Как сибирячкой стала

    Мне нравилось учиться, однажды мне предложили идти учиться в педкласс, стала пионервожатой. Всё бы хорошо, да жили мы очень скромно, и с питанием было трудно, и с одеждой. Младшие братья подросли, их надо было учить, папа сильно заболел. Пришлось мне со слезами оставить учёбу. Получила справку, что шесть лет выработала (трудодней), паспорт получила и смогла из деревни уехать в город к сестре, в Вильнюс. Если трудодни не выработаны, то в город не отпускали; если документов нет, то в городе тебя никто не пропишет. Я стала работать на обувном заводе. Зарплата была небольшая, но часть денег отправляла в деревню.
    Отец пошёл на пенсию. Первая пенсия колхозная у него была 8 рублей, потом 12, потом к этому давали корове корм, сено, всякого зерна; если били скот, то давали мясо.

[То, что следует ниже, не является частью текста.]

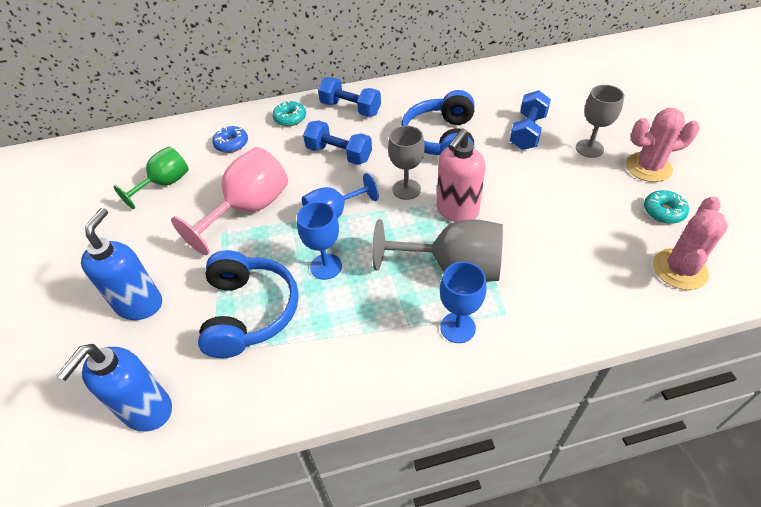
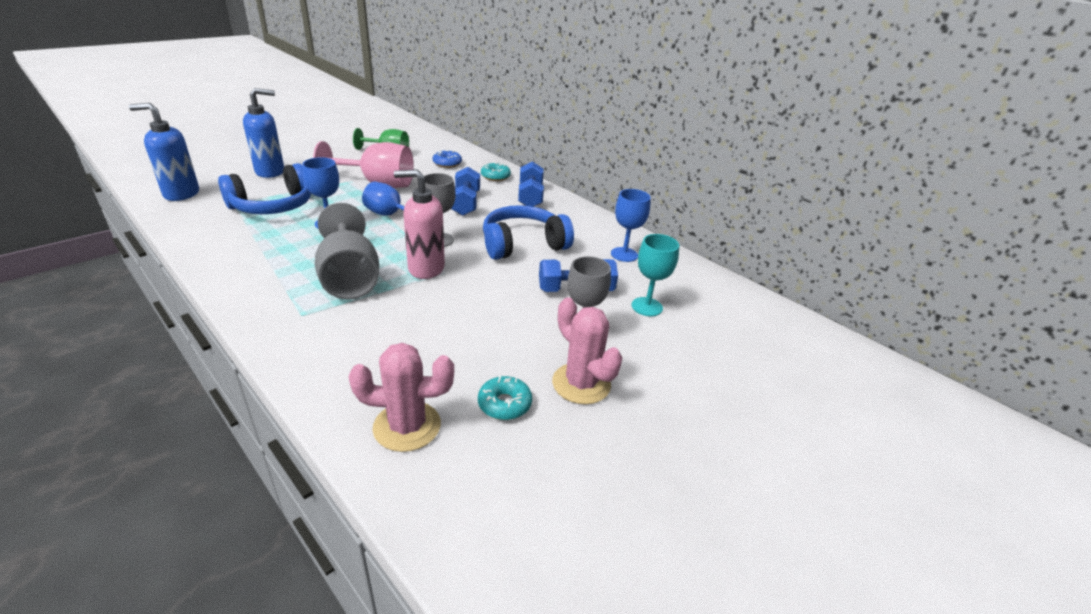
camera: 55 degrees right, 15 degrees down
(457, 327) = (277, 292): blue goblet -> blue goblet (624, 254)
(564, 105) = (647, 307): none -> turquoise goblet

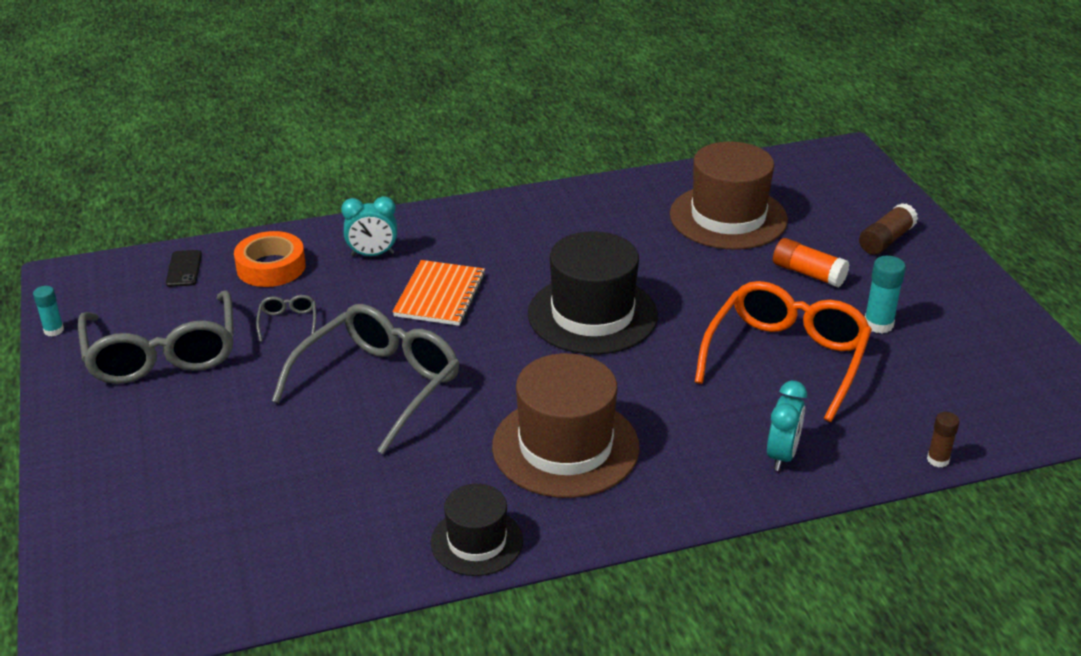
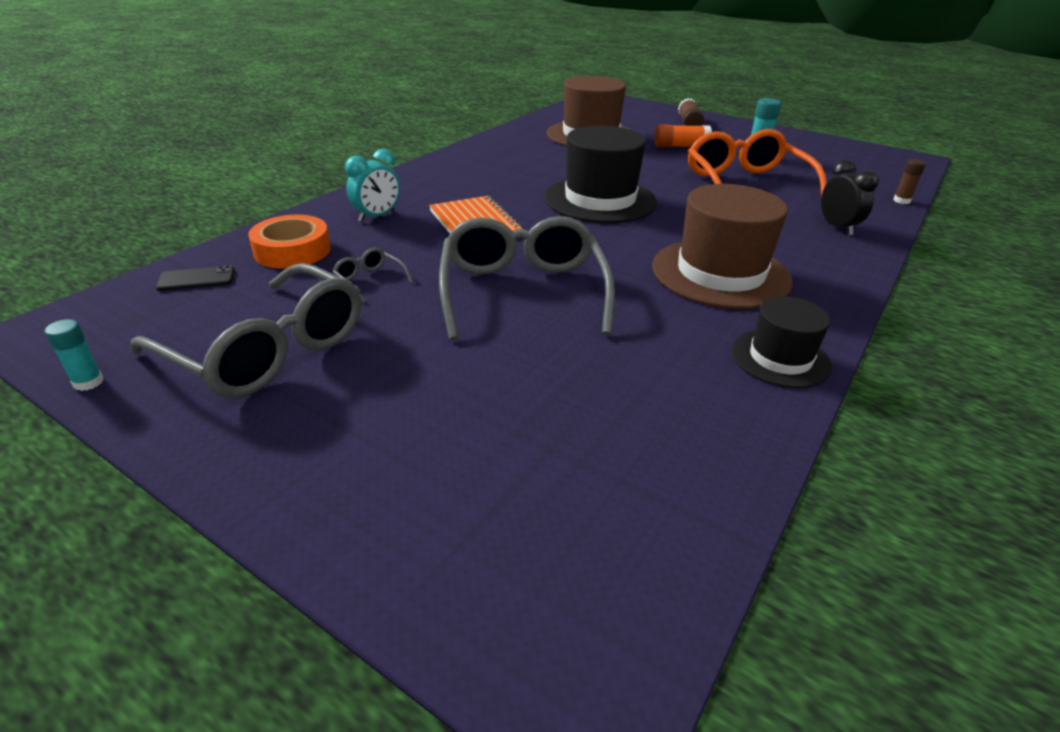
camera: 40 degrees left, 0 degrees up
(184, 269) = (196, 279): black phone -> black phone turned 60 degrees counterclockwise
(782, 455) = (837, 227): turquoise clock -> black clock

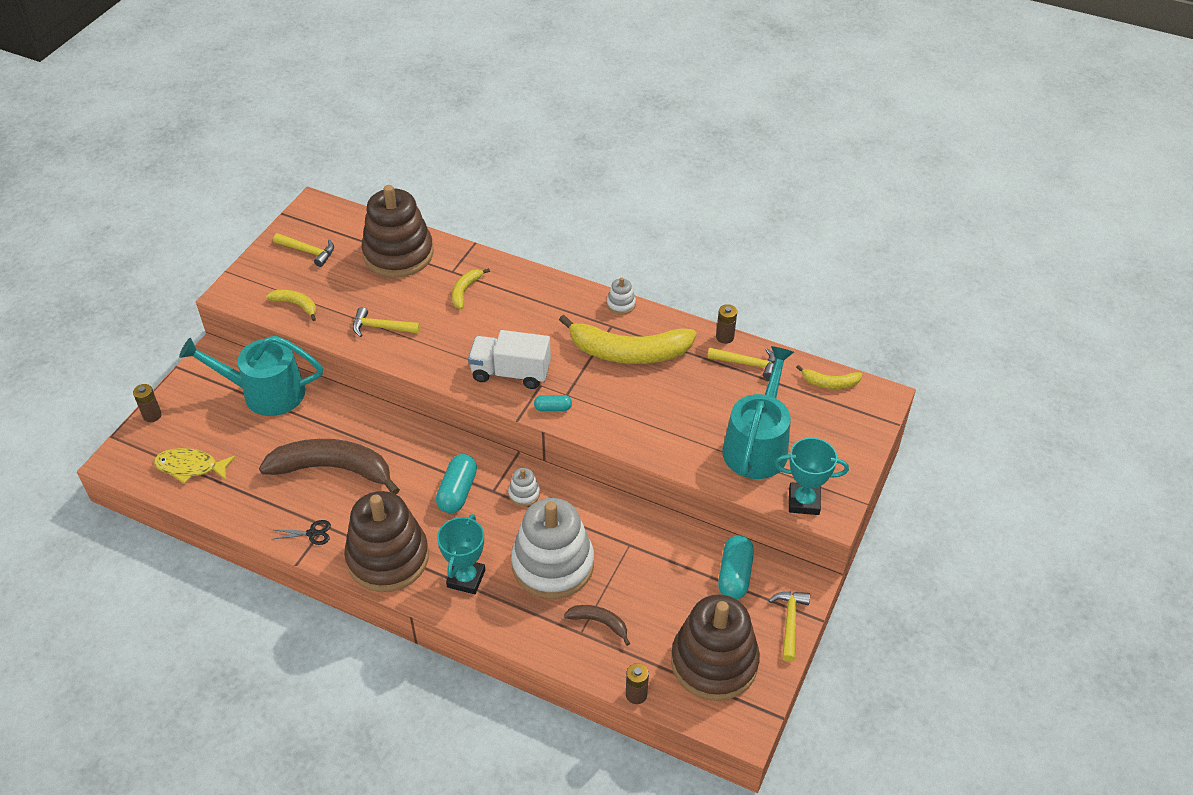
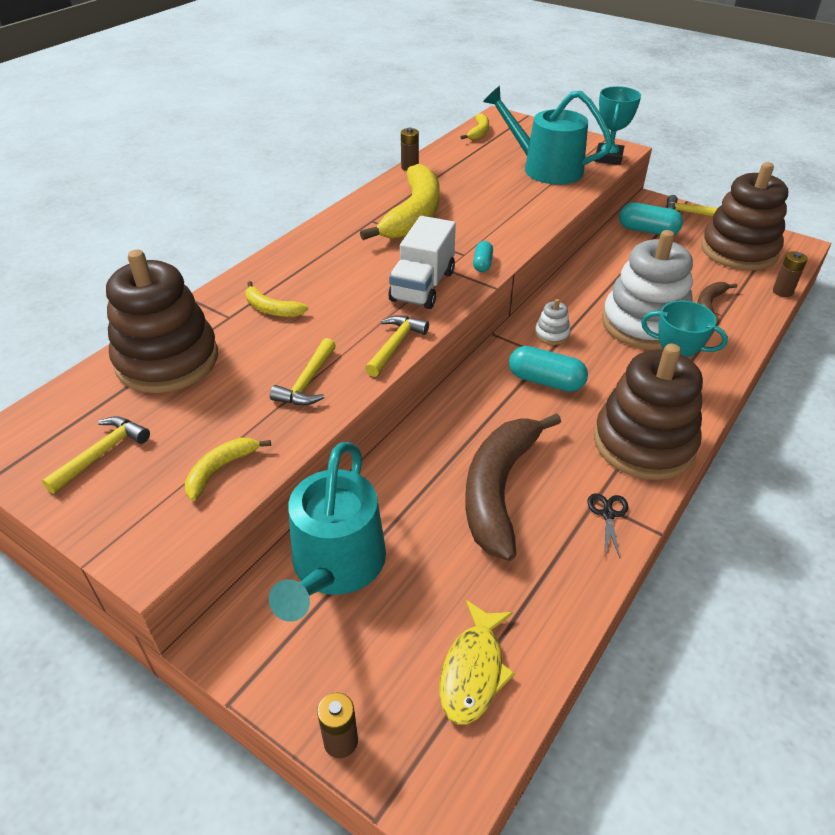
camera: 80 degrees left, 5 degrees down
(621, 304) = (342, 212): white stacking toy -> none
(747, 364) = (447, 161): yellow hammer -> yellow hammer (395, 345)

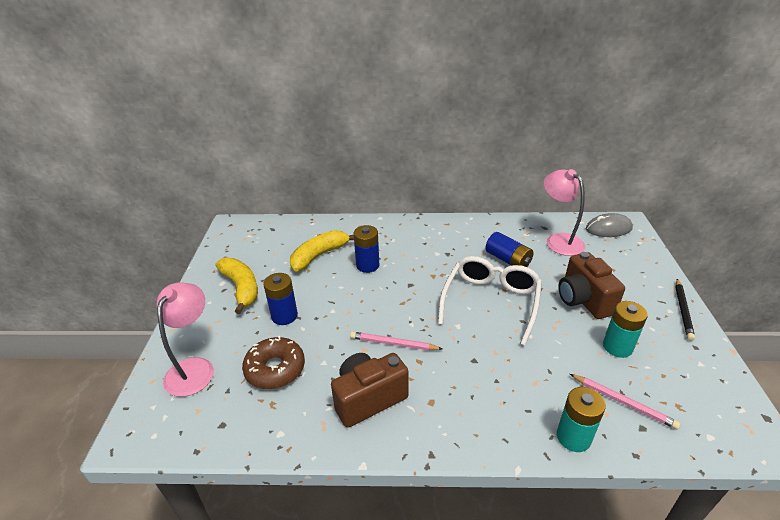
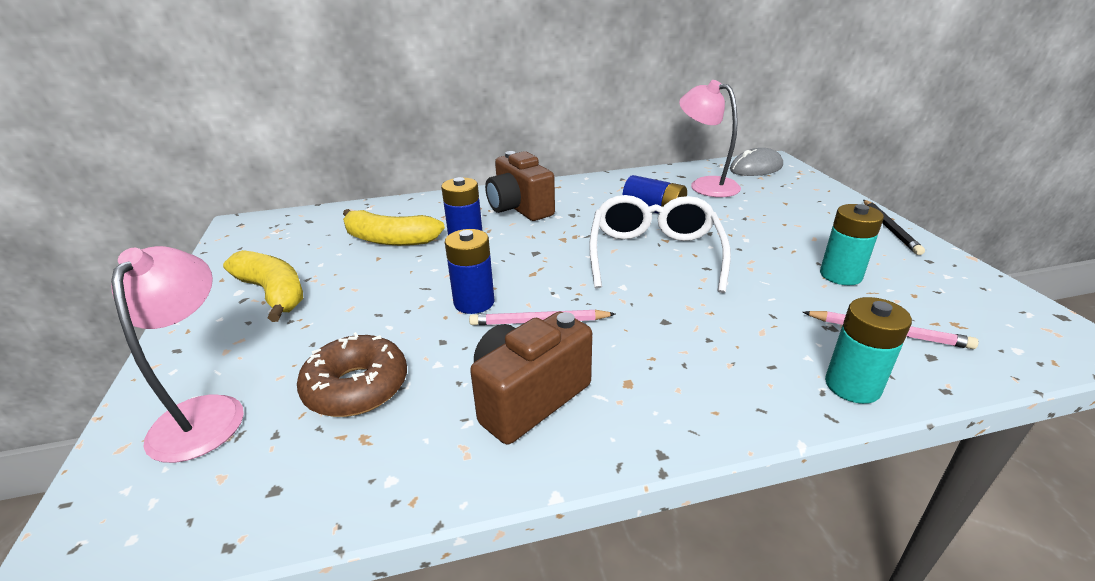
camera: 15 degrees left, 5 degrees down
(284, 316) = (354, 316): blue battery -> blue battery (474, 302)
(319, 256) = (390, 240): yellow banana -> yellow banana turned 105 degrees counterclockwise
(583, 300) = (769, 236): brown camera -> brown camera (519, 209)

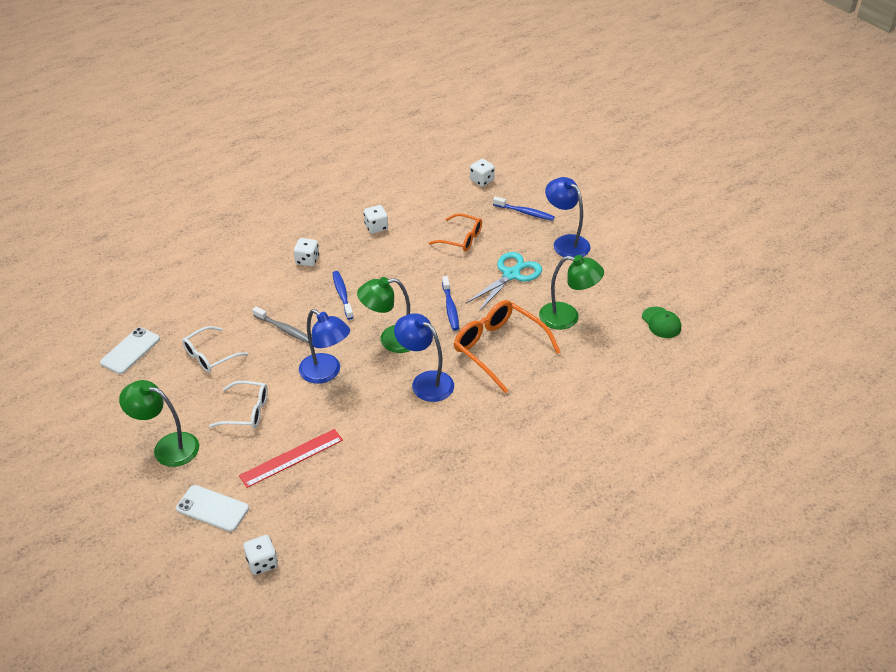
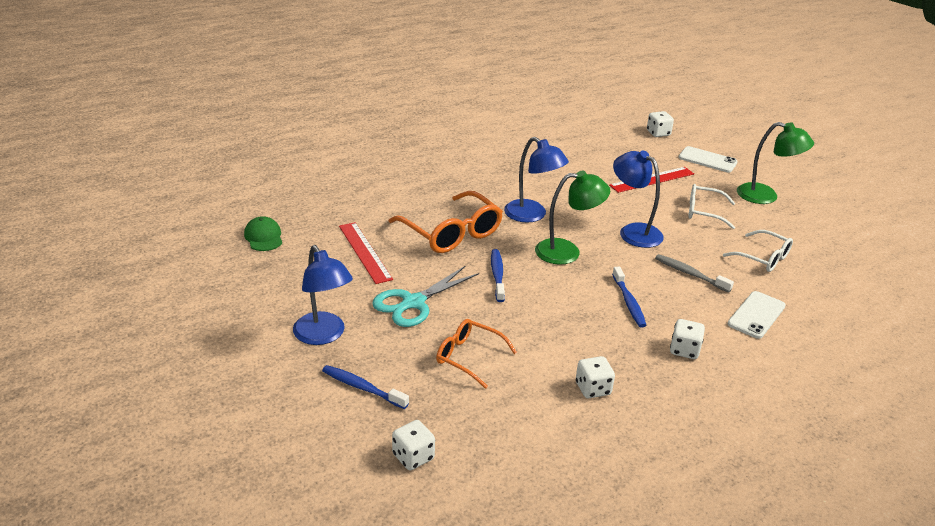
camera: 175 degrees left, 10 degrees down
(130, 351) = (854, 271): white phone -> white phone (756, 315)
(210, 356) = (763, 258): white glasses -> white glasses turned 75 degrees clockwise
(567, 317) = (365, 252): green lamp -> red ruler

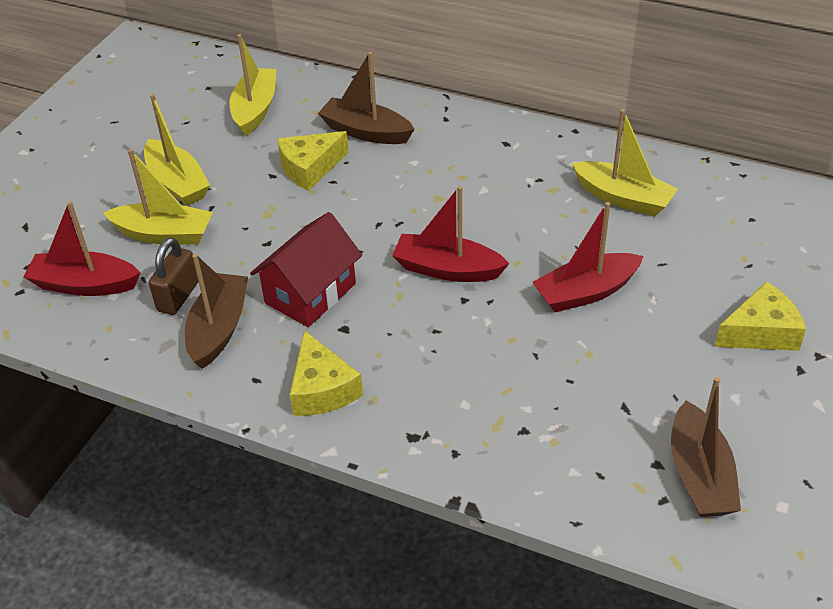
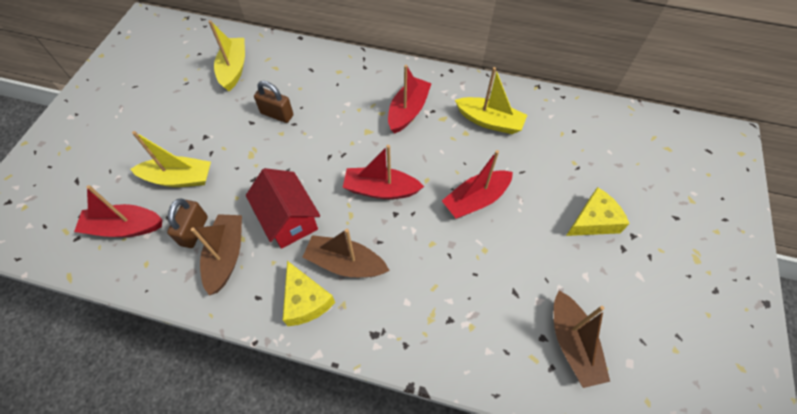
camera: 10 degrees left, 15 degrees up
(177, 183) = (185, 134): yellow boat -> none
(310, 168) = (277, 114): yellow cheese -> brown padlock
(310, 293) = (288, 219): red house -> red house turned 60 degrees counterclockwise
(366, 132) = (312, 81): brown boat -> brown boat (345, 263)
(502, 177) = (408, 111): none -> red boat

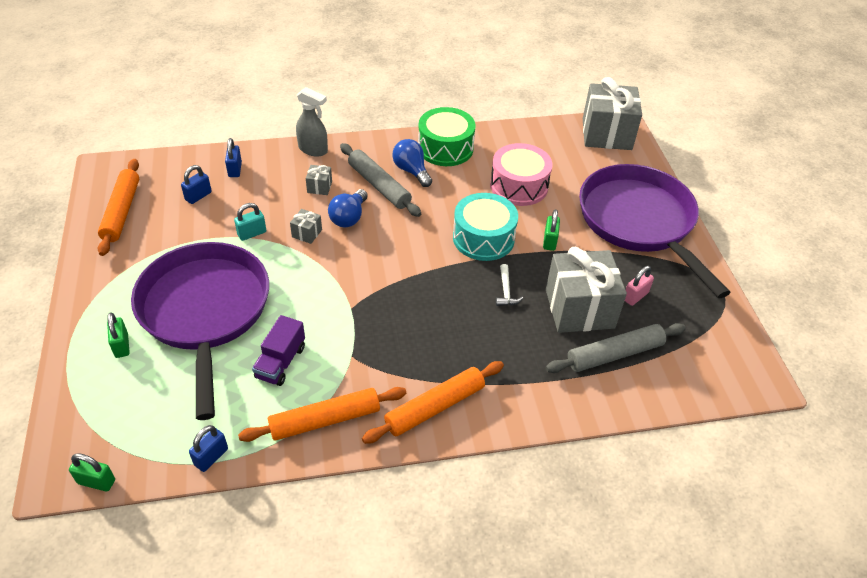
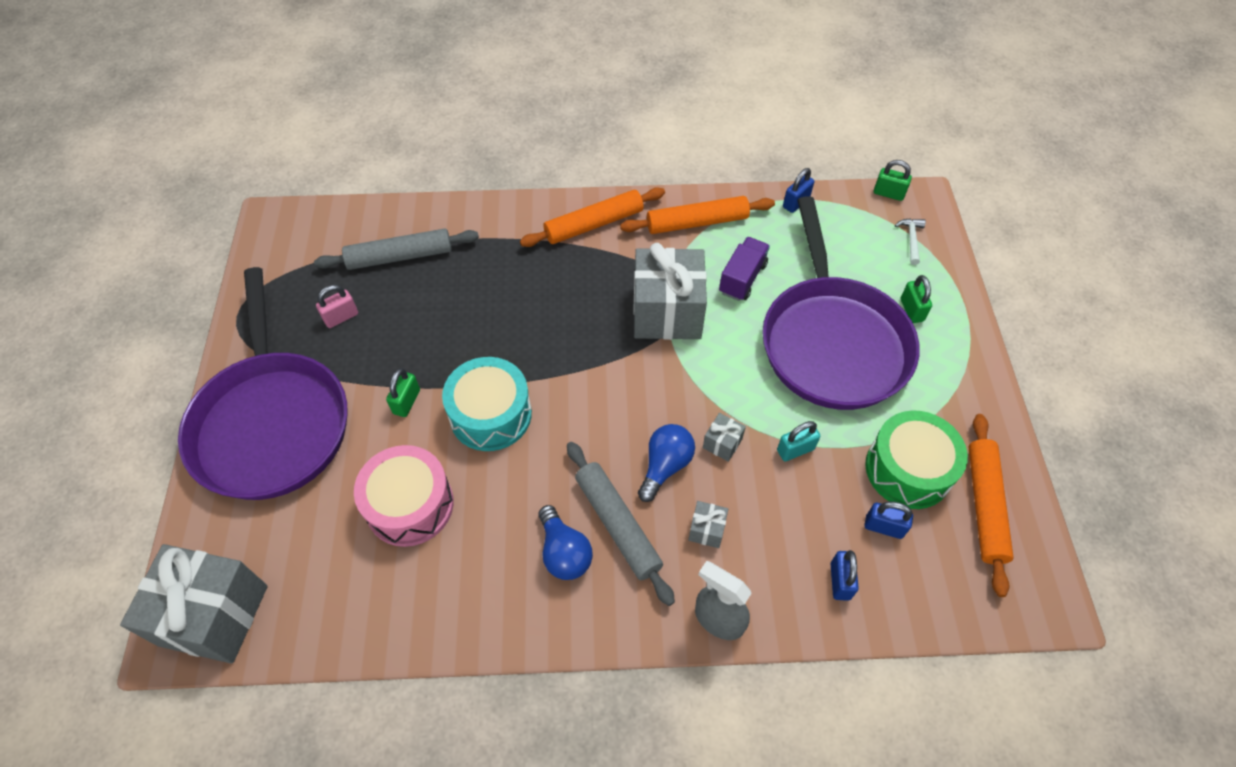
camera: 170 degrees left, 10 degrees up
(198, 196) = (883, 527): blue padlock -> blue padlock turned 60 degrees clockwise
(445, 148) = (499, 603): green drum -> green drum (908, 469)
(506, 291) = (487, 337): white hammer -> white hammer (911, 240)
(579, 308) = (412, 308): grey gift -> grey gift (667, 312)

    В Вильнюсе я познакомилась с Николаем – парнем из Сибири, поженились. Ему оказалось в наших местах не климат, стал болеть. Пришлось ехать в Сибирь. Так в 50-х я оказалась в селе Иван-Озеро. Родители мужа выделили нам маленький домик ещё дореволюционной постройки. Непривычно вначале было жить в Сибири. Поразило, что в деревне никто не ткёт. Все удивлялись, что я всё делать умею и в огороде, и дома. В свободное время всё вязала, шила, штопала, самое лучшее – на продажу. Жили скромно, каждая копеечка на счету. Постепенно завели коз, свиней, куриц.
    Тараканы в Сибири оказались маленькие, наши-то, белорусские, – со спичечный коробок. На ночь за печку поставишь чугунок, на дно немного картошки, а утром он кишит от тараканов, скорее их – на мороз или курицам.
    Муж – мастеровой, построил новую усадьбу, справили новоселье. Долгие годы работала почтальоном, после – на железнодорожной даче. Вырастили двух сыновей. Так жизнь и проходит в трудах и заботах. Сейчас внуки, правнуки наезжают, не забывают.
    После второго инсульта ходить не могу. Врачи недоглядели, пришлось ногу отнять, ослепла совсем. Спасибо моей соседке Анне Кравцовой, часто навещает. Администрация наша арахлейская не забывает, на День пожилого человека всегда подарки привозят. Железная дорога и благотворительный фонд «Почёт» тоже не забывают – немного деньгами помогают. Бюро медико-социальной экспертизы №3 по Забайкальскому краю за два дня оформило мне первую группы инвалидности и выделило кресло-коляску. А медицина наша беклемишевская за пять лет, что лежу, два раза заглянула, и то случайно. Надо бы лечь в больницу, капельницы поставить, а нельзя, таких, как я, планово не принимают, только в экстренных случаях, когда совсем худо… А так одна надежда на скорую помощь, они меня не раз выручали, благодаря им и близким живу.